For over fifteen years, the Seminar’s mission has been to "Open the Doors of Government to Everyone". Now, we must work together to continue changing government, so that it represents ALL of us.
STOP AAPI HATE
Hearing, "Seeing", and Supporting the AAPI Community
The Commonwealth Seminar grieves the recent murders of eight innocent people in Atlanta, most of whom were Asian American women, and without reservation, we add our voice to those condemning these horrific acts and the anti-Asian rhetoric and violence which has risen dramatically since the onset of COVID-19.

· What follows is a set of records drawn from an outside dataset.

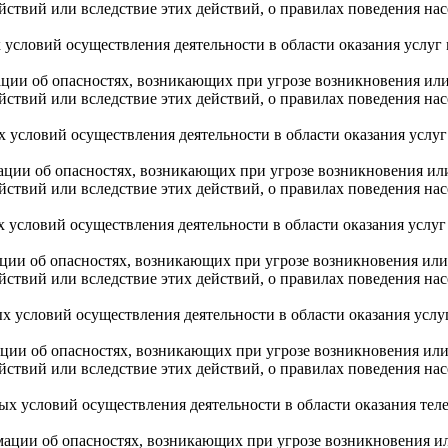
ействий или вследствие этих действий, о правилах поведения на
 условий осуществления деятельности в области оказания услуг
ации об опасностях, возникающих при угрозе возникновения и
ействий или вследствие этих действий, о правилах поведения на
х условий осуществления деятельности в области оказания услу
ации об опасностях, возникающих при угрозе возникновения и
ействий или вследствие этих действий, о правилах поведения на
х условий осуществления деятельности в области оказания усл
ации об опасностях, возникающих при угрозе возникновения и
ействий или вследствие этих действий, о правилах поведения на
ых условий осуществления деятельности в области оказания ус
ации об опасностях, возникающих при угрозе возникновения и
ействий или вследствие этих действий, о правилах поведения на
ых условий осуществления деятельности в области оказания тел
рмации об опасностях, возникающих при угрозе возникновения 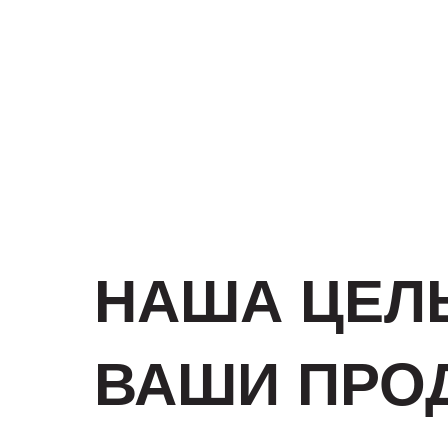
НАША ЦЕЛЬ
ВАШИ ПРО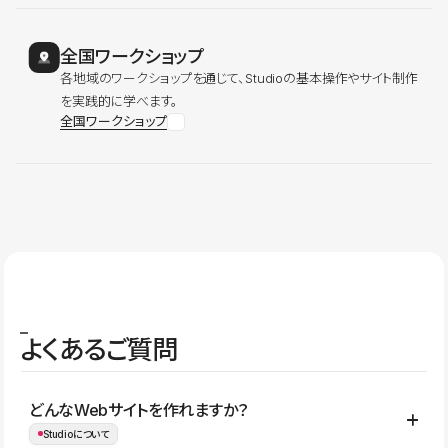
全国ワークショップ
各地域のワークショップを通じて、Studioの基本操作やサイト制作
を実践的に学べます。
全国ワークショップ
よくあるご質問
どんなWebサイトを作れますか？
Studioについて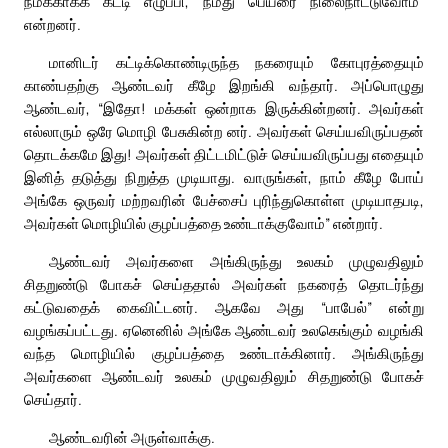
நமக்காகக் கட்டி எழுப்பி, நமது பெயரை நிலைநாட்டுவோம்”
என்றனர்.
மானிடர் கட்டிக்கொண்டிருந்த நகரையும் கோபுரத்தையும்
காண்பதற்கு ஆண்டவர் கீழே இறங்கி வந்தார். அப்பொழுது
ஆண்டவர், “இதோ! மக்கள் ஒன்றாக இருக்கின்றனர். அவர்கள்
எல்லாரும் ஒரே மொழி பேசுகின்ற னர். அவர்கள் செய்யவிருப்பதன்
தொடக்கமே இது! அவர்கள் திட்டமிட்டுச் செய்யவிருப்பது எதையும்
இனித் தடுத்து நிறுத்த முடியாது. வாருங்கள், நாம் கீழே போய்
அங்கே ஒருவர் மற்றவரின் பேச்சைப் புரிந்துகொள்ள முடியாதபடி,
அவர்கள் மொழியில் குழப்பத்தை உண்டாக்குவோம்” என்றார்.
ஆண்டவர் அவர்களை அங்கிருந்து உலகம் முழுவதிலும்
சிதறுண்டு போகச் செய்ததால் அவர்கள் நகரைத் தொடர்ந்து
கட்டுவதைக் கைவிட்டனர். ஆகவே அது “பாபேல்” என்று
வழங்கப்பட்டது. ஏனெனில் அங்கே ஆண்டவர் உலகெங்கும் வழங்கி
வந்த மொழியில் குழப்பத்தை உண்டாக்கினார். அங்கிருந்து
அவர்களை ஆண்டவர் உலகம் முழுவதிலும் சிதறுண்டு போகச்
செய்தார்.
ஆண்டவரின் அருள்வாக்கு.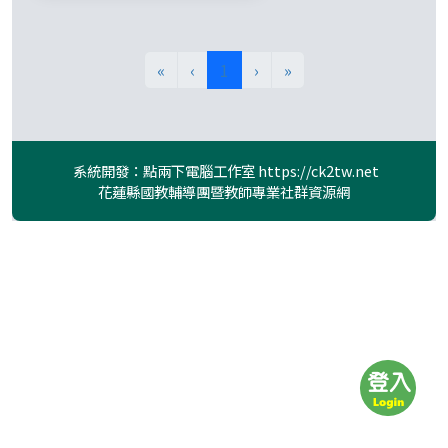
(目前頁次)
«
‹
1
›
»
系統開發：點兩下電腦工作室
https://ck2tw.net
花蓮縣國教輔導團暨教師專業社群資源網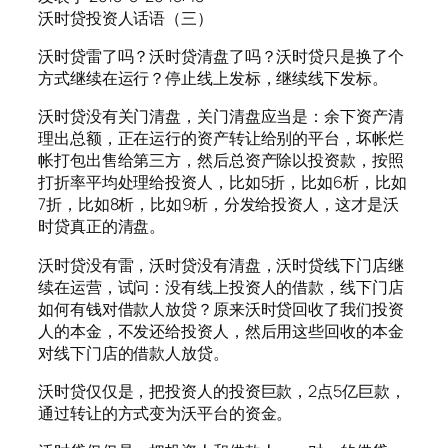
沃时贷投资人话语（三）
沃时贷雷了吗？沃时贷清盘了吗？沃时贷只是换了个
方式继续在运行？停止线上发标，继续线下发标。
沃时贷没有关门清盘，关门清盘应当是：余下资产清
理出总额，正在运行的资产转让给别的平台，坏帐烂
帐打包出售给第三方，然后总资产除以投资款，按照
打折率平均处理给投资人，比如5折，比如6析，比如
7折，比如8析，比如9析，分发给投资人，这才是沃
时贷真正的清盘。
沃时贷没有雷，沃时贷没有清盘，沃时贷线下门店继
续在运营，试问：没有线上投资人的借款，线下门店
如何有钱对借款人放贷？原来沃时贷回收了我们投资
人的本金，不发还给投资人，然后用这些回收的本金
对线下门店的借款人放贷。
沃时贷仅仅是，把投资人的投资巨款，2点5亿巨款，
通过转让的方式变为沃平台的资金。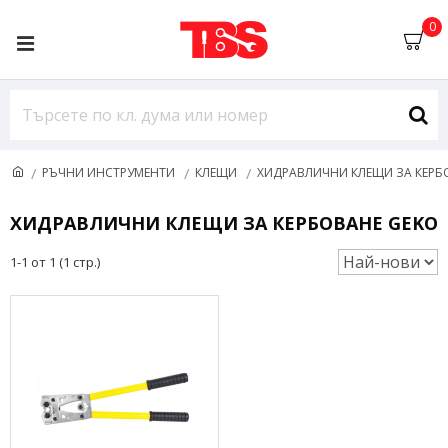
0
РЪЧНИ ИНСТРУМЕНТИ
КЛЕЩИ
ХИДРАВЛИЧНИ КЛЕЩИ ЗА КЕРБ
ХИДРАВЛИЧНИ КЛЕЩИ ЗА КЕРБОВАНЕ GEKO
1-1 от 1 (1 стр.)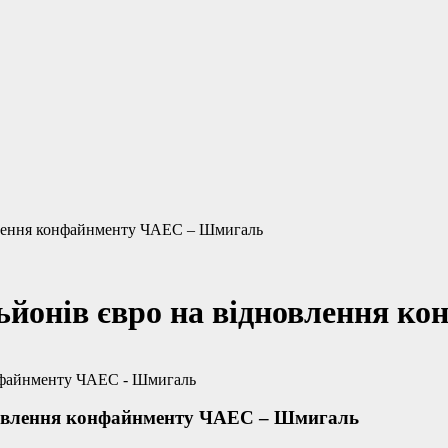
овлення конфайнменту ЧАЕС – Шмигаль
льйонів євро на відновлення 
дновлення конфайнменту ЧАЕС – Шмигаль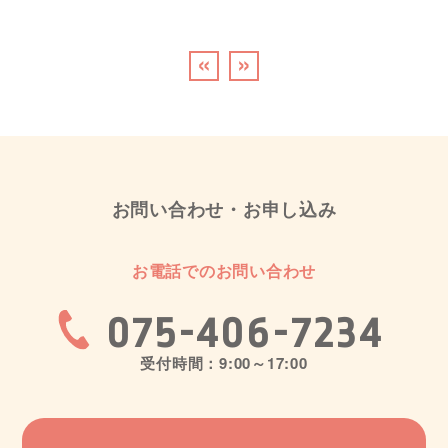
«
»
お問い合わせ・お申し込み
お電話でのお問い合わせ
075-406-7234
受付時間：9:00～17:00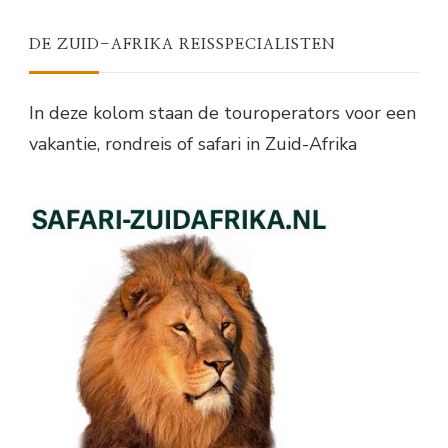
DE ZUID-AFRIKA REISSPECIALISTEN
In deze kolom staan de touroperators voor een
vakantie, rondreis of safari in Zuid-Afrika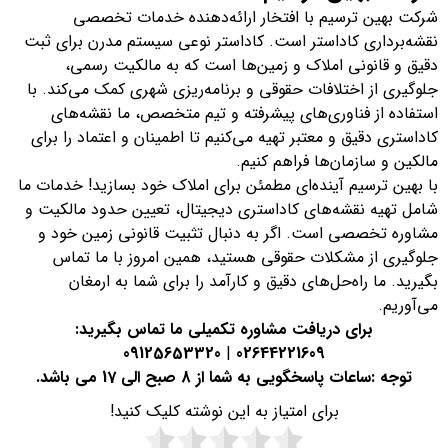
شرکت بهین ترسیم با افتخار ارائه‌دهنده خدمات تخصصی
نقشه‌برداری کاداستر است. کاداستر نوعی سیستم مدرن برای ثبت
دقیق و قانونی املاک و زمین‌ها است که به مالکیت رسمی،
جلوگیری از اختلافات حقوقی و برنامه‌ریزی شهری کمک می‌کند. با
استفاده از فناوری‌های پیشرفته و تیم متخصص، ما نقشه‌های
کاداستری دقیق و معتبر تهیه می‌کنیم تا اطمینان و اعتماد را برای
مالکین و سازمان‌ها فراهم کنیم.
با بهین ترسیم آینده‌ای مطمئن برای املاک خود بسازید! خدمات ما
شامل تهیه نقشه‌های کاداستری دیجیتال، تعیین حدود مالکیت و
مشاوره تخصصی است. اگر به دنبال تثبیت قانونی زمین خود و
جلوگیری از مشکلات حقوقی هستید، همین امروز با ما تماس
بگیرید. ما راه‌حل‌های دقیق و کارآمد را برای شما به ارمغان
می‌آوریم.
برای دریافت مشاوره تکمیلی ما تماس بگیرید:
09125653320
|
02644221609
توجه :ساعات پاسخگویی به شما از 8 صبح الی 17 می باشد.
برای امتیاز به این نوشته کلیک کنید!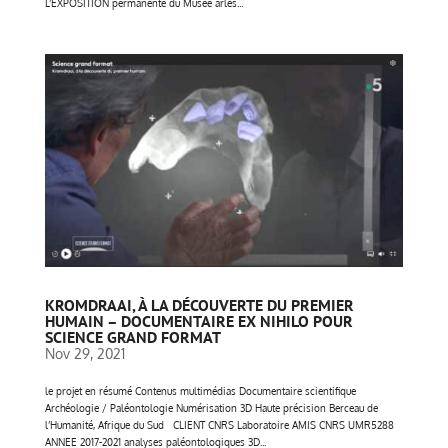
L’EXPOSITION permanente du Musée arles...
KROMDRAAI, À LA DÉCOUVERTE DU PREMIER
HUMAIN – DOCUMENTAIRE EX NIHILO POUR
SCIENCE GRAND FORMAT
Nov 29, 2021
le projet en résumé Contenus multimédias Documentaire scientifique
Archéologie / Paléontologie Numérisation 3D Haute précision Berceau de
l’Humanité, Afrique du Sud CLIENT CNRS Laboratoire AMIS CNRS UMR5288
ANNEE 2017-2021 analyses paléontologiques 3D...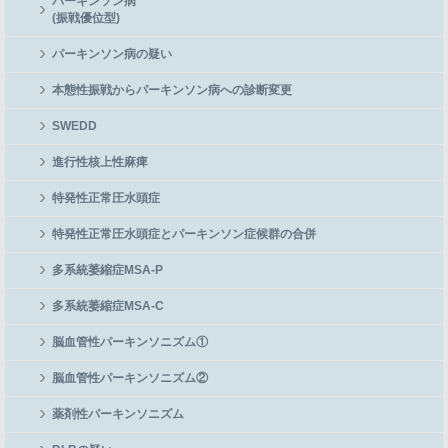
パーキンソン病
(振戦優位型)
パーキンソン病の疑い
本態性振戦からパーキンソン病への診断変更
SWEDD
進行性核上性麻痺
特発性正常圧水頭症
特発性正常圧水頭症とパーキンソン症候群の合併
多系統萎縮症MSA-P
多系統萎縮症MSA-C
脳血管性パーキンソニズム①
脳血管性パーキンソニズム②
薬剤性パーキンソニズム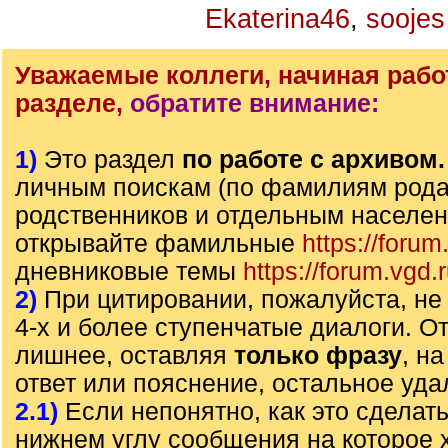
Ekaterina46
,
soojes
Уважаемые коллеги, начиная рабо
разделе,
обратите внимание:
1)
Это раздел
по работе с архивом
личным поискам (по фамилиям рода)
родственников и отдельным населе
открывайте фамильные
https://forum
дневниковые темы
https://forum.vgd.
2)
При цитировании, пожалуйста, не 
4-х и более ступенчатые диалоги. О
лишнее, оставляя
только фразу
, н
ответ или пояснение, остальное уда
2.1)
Если непонятно, как это сделать
нижнем углу сообщения на которое х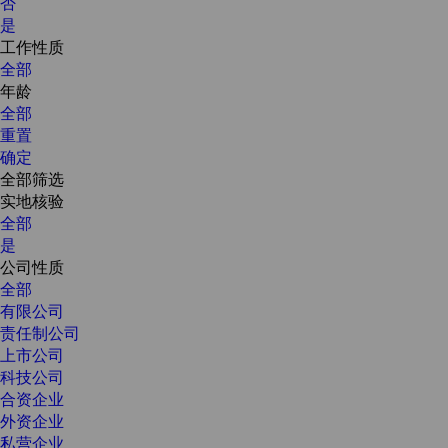
否
是
工作性质
全部
年龄
全部
重置
确定
全部筛选
实地核验
全部
是
公司性质
全部
有限公司
责任制公司
上市公司
科技公司
合资企业
外资企业
私营企业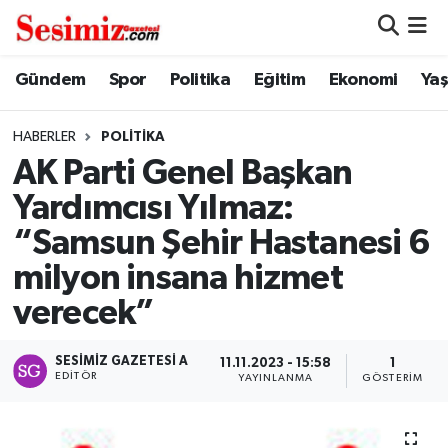
Dünya
Nöbetçi Eczaneler
Gündem
Spor
Politika
Eğitim
Ekonomi
Ya
Eğitim
Hava Durumu
HABERLER
POLITIKA
AK Parti Genel Başkan
Ekonomi
Namaz Vakitleri
Yardımcısı Yılmaz:
Genel
Trafik Durumu
“Samsun Şehir Hastanesi 6
milyon insana hizmet
Gündem
Süper Lig Puan Durumu ve Fikstür
verecek”
Magazin
Tüm Manşetler
SESIMIZ GAZETESI A
11.11.2023 - 15:58
1
EDITÖR
Politika
Son Dakika Haberleri
YAYINLANMA
GÖSTERIM
Sağlık
Haber Arşivi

For well over a year, Asians of all ethnicities had been sounding the alarm about being increasingly scapegoated, demonized, and physically & verbally assaulted with disturbing frequency over the past year. The California-based Stop AAPI Hate website, which has tracked attacks against Asian Americans since last March, received 1,135 reports nationwide within the first two weeks of its launch and received 2,583 reports nationwide within its first four months of activity in 2020.
However, even as hate fueled anti-Asian rhetoric became commonplace, and fear began to spread through Asian communities, these heinous acts were largely invisible to most Americans, until recently.
This type of scapegoating, however, is not new to the Asian community. From the Chinese Exclusion Act, to the Japanese Internment during WWII, to the Sikh Temple shooting in Oak Creek, racism against Asians has been prevalent throughout U.S. history. In Boston alone, the physical scars of institutional racism which faced the community can still be seen in the vestiges of the Central Artery and the remnants of the Combat Zone near Chinatown.
Also, too often ignored and forgotten, have been the roles which AAPIs have played in social justice movements, standing in solidarity with BIPOC communities through the decades. From the Farm Workers Strike in 1965 which gave birth to the United Farm Workers Union, to the March on Selma, to the Black Lives Matter movement, the Asian American community has stood arm-in-arm and side-by-side with diverse communities, fighting for social justice and equality.
More than statements of support, our communities need to be educated about these common histories, mutual struggles and our shared bonds. As we learn more about our commonalities, we can become stronger advocates for each other in the struggle for equality. This moment represents an opportunity to educate and build allyships across communities, but time is of the essence.
With every day that passes, our friends, families, neighbors and colleagues in diverse communities face physical, emotional and psychological threats from racism, along with the resulting economic, social, environmental, educational and other inequities which are destroying our communities.
The time to act is now... and forever forward.
The Commonwealth Seminar and our nearly 1,500 alumni (91% from BIPOC communities) is determined to continue to lead and assist in this struggle.